During most of the Covid-19 pandemic, entry into the U.S. by land and ferry from Mexico and Canada was prohibited for non-mandatory travel - i.e., for tourist purposes, but also for visiting friends or relatives. However, with the three largest countries in North America making good progress with their vaccination efforts, the U.S. government has now decided it is time to lift the restrictions.
Covid-19 vaccination rates in the U.S. are currently 56.8%, 72.2% in Canada and only 37.6% in Mexico. Although vaccination rates in the U.S. are far lower than in Canada, the northern neighbor allowed access for fully vaccinated Americans back in August.
Oddly, "essential workers" entering the U.S. are not currently required to be vaccinated, and the Department of Homeland Security does not mandate vaccination for these individuals until January 2022. "This approach gives travelers such as truck drivers, students and healthcare workers ample time to get vaccinated," DHS wrote in a statement.
Entry Only for the Fully Vaccinated
Roger Dow, president of the U.S. Travel Association (USTA), said he was pleased with the decision to open the country borders: "We welcome the Biden administration's plan to ease entry restrictions for vaccinated visitors. This measure will lead to a welcome increase in travel from our two main source markets for inbound travel."

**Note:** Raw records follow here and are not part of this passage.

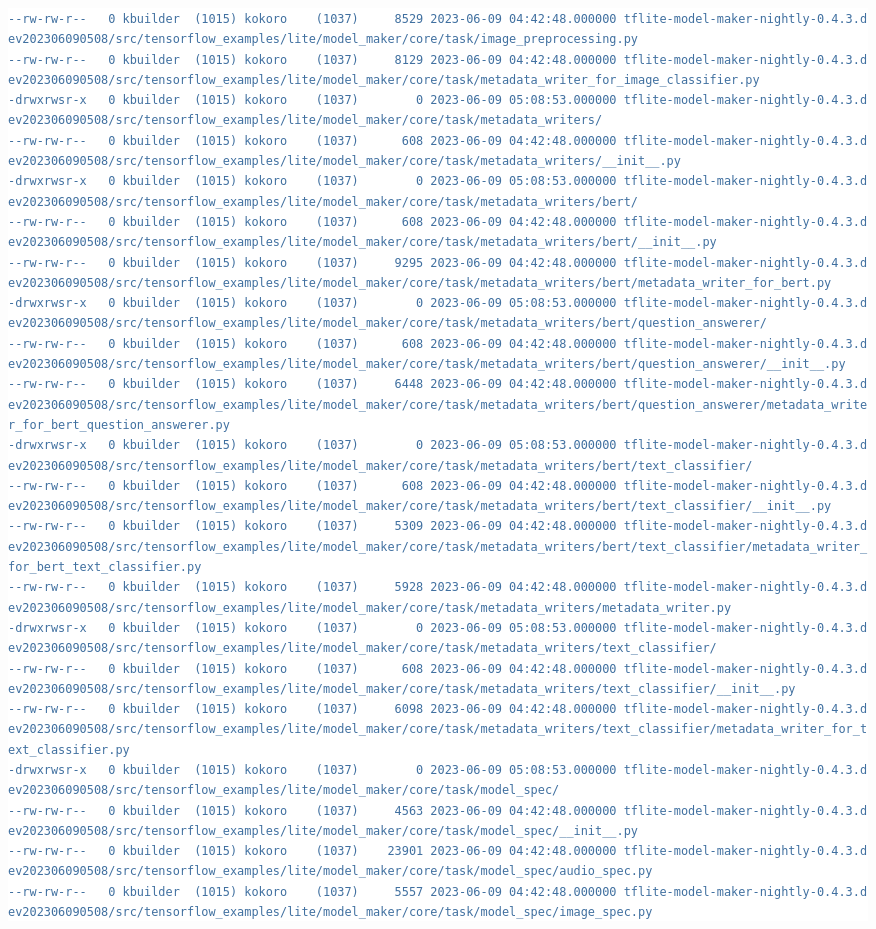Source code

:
 ```diff
--rw-rw-r--   0 kbuilder  (1015) kokoro    (1037)     8529 2023-06-09 04:42:48.000000 tflite-model-maker-nightly-0.4.3.dev202306090508/src/tensorflow_examples/lite/model_maker/core/task/image_preprocessing.py
--rw-rw-r--   0 kbuilder  (1015) kokoro    (1037)     8129 2023-06-09 04:42:48.000000 tflite-model-maker-nightly-0.4.3.dev202306090508/src/tensorflow_examples/lite/model_maker/core/task/metadata_writer_for_image_classifier.py
-drwxrwsr-x   0 kbuilder  (1015) kokoro    (1037)        0 2023-06-09 05:08:53.000000 tflite-model-maker-nightly-0.4.3.dev202306090508/src/tensorflow_examples/lite/model_maker/core/task/metadata_writers/
--rw-rw-r--   0 kbuilder  (1015) kokoro    (1037)      608 2023-06-09 04:42:48.000000 tflite-model-maker-nightly-0.4.3.dev202306090508/src/tensorflow_examples/lite/model_maker/core/task/metadata_writers/__init__.py
-drwxrwsr-x   0 kbuilder  (1015) kokoro    (1037)        0 2023-06-09 05:08:53.000000 tflite-model-maker-nightly-0.4.3.dev202306090508/src/tensorflow_examples/lite/model_maker/core/task/metadata_writers/bert/
--rw-rw-r--   0 kbuilder  (1015) kokoro    (1037)      608 2023-06-09 04:42:48.000000 tflite-model-maker-nightly-0.4.3.dev202306090508/src/tensorflow_examples/lite/model_maker/core/task/metadata_writers/bert/__init__.py
--rw-rw-r--   0 kbuilder  (1015) kokoro    (1037)     9295 2023-06-09 04:42:48.000000 tflite-model-maker-nightly-0.4.3.dev202306090508/src/tensorflow_examples/lite/model_maker/core/task/metadata_writers/bert/metadata_writer_for_bert.py
-drwxrwsr-x   0 kbuilder  (1015) kokoro    (1037)        0 2023-06-09 05:08:53.000000 tflite-model-maker-nightly-0.4.3.dev202306090508/src/tensorflow_examples/lite/model_maker/core/task/metadata_writers/bert/question_answerer/
--rw-rw-r--   0 kbuilder  (1015) kokoro    (1037)      608 2023-06-09 04:42:48.000000 tflite-model-maker-nightly-0.4.3.dev202306090508/src/tensorflow_examples/lite/model_maker/core/task/metadata_writers/bert/question_answerer/__init__.py
--rw-rw-r--   0 kbuilder  (1015) kokoro    (1037)     6448 2023-06-09 04:42:48.000000 tflite-model-maker-nightly-0.4.3.dev202306090508/src/tensorflow_examples/lite/model_maker/core/task/metadata_writers/bert/question_answerer/metadata_writer_for_bert_question_answerer.py
-drwxrwsr-x   0 kbuilder  (1015) kokoro    (1037)        0 2023-06-09 05:08:53.000000 tflite-model-maker-nightly-0.4.3.dev202306090508/src/tensorflow_examples/lite/model_maker/core/task/metadata_writers/bert/text_classifier/
--rw-rw-r--   0 kbuilder  (1015) kokoro    (1037)      608 2023-06-09 04:42:48.000000 tflite-model-maker-nightly-0.4.3.dev202306090508/src/tensorflow_examples/lite/model_maker/core/task/metadata_writers/bert/text_classifier/__init__.py
--rw-rw-r--   0 kbuilder  (1015) kokoro    (1037)     5309 2023-06-09 04:42:48.000000 tflite-model-maker-nightly-0.4.3.dev202306090508/src/tensorflow_examples/lite/model_maker/core/task/metadata_writers/bert/text_classifier/metadata_writer_for_bert_text_classifier.py
--rw-rw-r--   0 kbuilder  (1015) kokoro    (1037)     5928 2023-06-09 04:42:48.000000 tflite-model-maker-nightly-0.4.3.dev202306090508/src/tensorflow_examples/lite/model_maker/core/task/metadata_writers/metadata_writer.py
-drwxrwsr-x   0 kbuilder  (1015) kokoro    (1037)        0 2023-06-09 05:08:53.000000 tflite-model-maker-nightly-0.4.3.dev202306090508/src/tensorflow_examples/lite/model_maker/core/task/metadata_writers/text_classifier/
--rw-rw-r--   0 kbuilder  (1015) kokoro    (1037)      608 2023-06-09 04:42:48.000000 tflite-model-maker-nightly-0.4.3.dev202306090508/src/tensorflow_examples/lite/model_maker/core/task/metadata_writers/text_classifier/__init__.py
--rw-rw-r--   0 kbuilder  (1015) kokoro    (1037)     6098 2023-06-09 04:42:48.000000 tflite-model-maker-nightly-0.4.3.dev202306090508/src/tensorflow_examples/lite/model_maker/core/task/metadata_writers/text_classifier/metadata_writer_for_text_classifier.py
-drwxrwsr-x   0 kbuilder  (1015) kokoro    (1037)        0 2023-06-09 05:08:53.000000 tflite-model-maker-nightly-0.4.3.dev202306090508/src/tensorflow_examples/lite/model_maker/core/task/model_spec/
--rw-rw-r--   0 kbuilder  (1015) kokoro    (1037)     4563 2023-06-09 04:42:48.000000 tflite-model-maker-nightly-0.4.3.dev202306090508/src/tensorflow_examples/lite/model_maker/core/task/model_spec/__init__.py
--rw-rw-r--   0 kbuilder  (1015) kokoro    (1037)    23901 2023-06-09 04:42:48.000000 tflite-model-maker-nightly-0.4.3.dev202306090508/src/tensorflow_examples/lite/model_maker/core/task/model_spec/audio_spec.py
--rw-rw-r--   0 kbuilder  (1015) kokoro    (1037)     5557 2023-06-09 04:42:48.000000 tflite-model-maker-nightly-0.4.3.dev202306090508/src/tensorflow_examples/lite/model_maker/core/task/model_spec/image_spec.py
```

At the same time, he recalled that the decline in international visitors since the pandemic began has resulted in a loss of more than $250 billion in export revenue and more than one million U.S. jobs. Therefore, "full reopening of international travel to the U.S. for fully vaccinated persons is overdue."
Opening of Country Borders Will Not Save Tourism
The opening of the borders to Canada and Mexico, and shortly thereafter to the entire previously excluded world - including Switzerland - has sparked a lively discussion in the U.S. about what else might be possible in the fourth quarter. This may well produce black figures for inbound tourism in the USA for the first time in a long time. But it will fall far short of saving the year.
According to figures from the government's National Travel and Tourism Office (NTTO), the U.S. has seen 4,732,369 foreign visitors so far in 2021. That's down another 27 percent from the poor year of 2020 (but back then, three "normal" months were still recorded at the beginning of the year).
The decline from Western Europe was 80%, that from Asia around 65%, and that from Oceania 90%. In contrast, South America was able to increase again, by 70%, and Central America even by 207% (always measured according to "Country of Residence"). The top source markets to date have been Colombia, Peru and Ecuador; this says a lot about the importance of entry procedures. Interesting in this context: China and India are back in the top 15 overseas markets - but this has to do with a large number of students from China and India.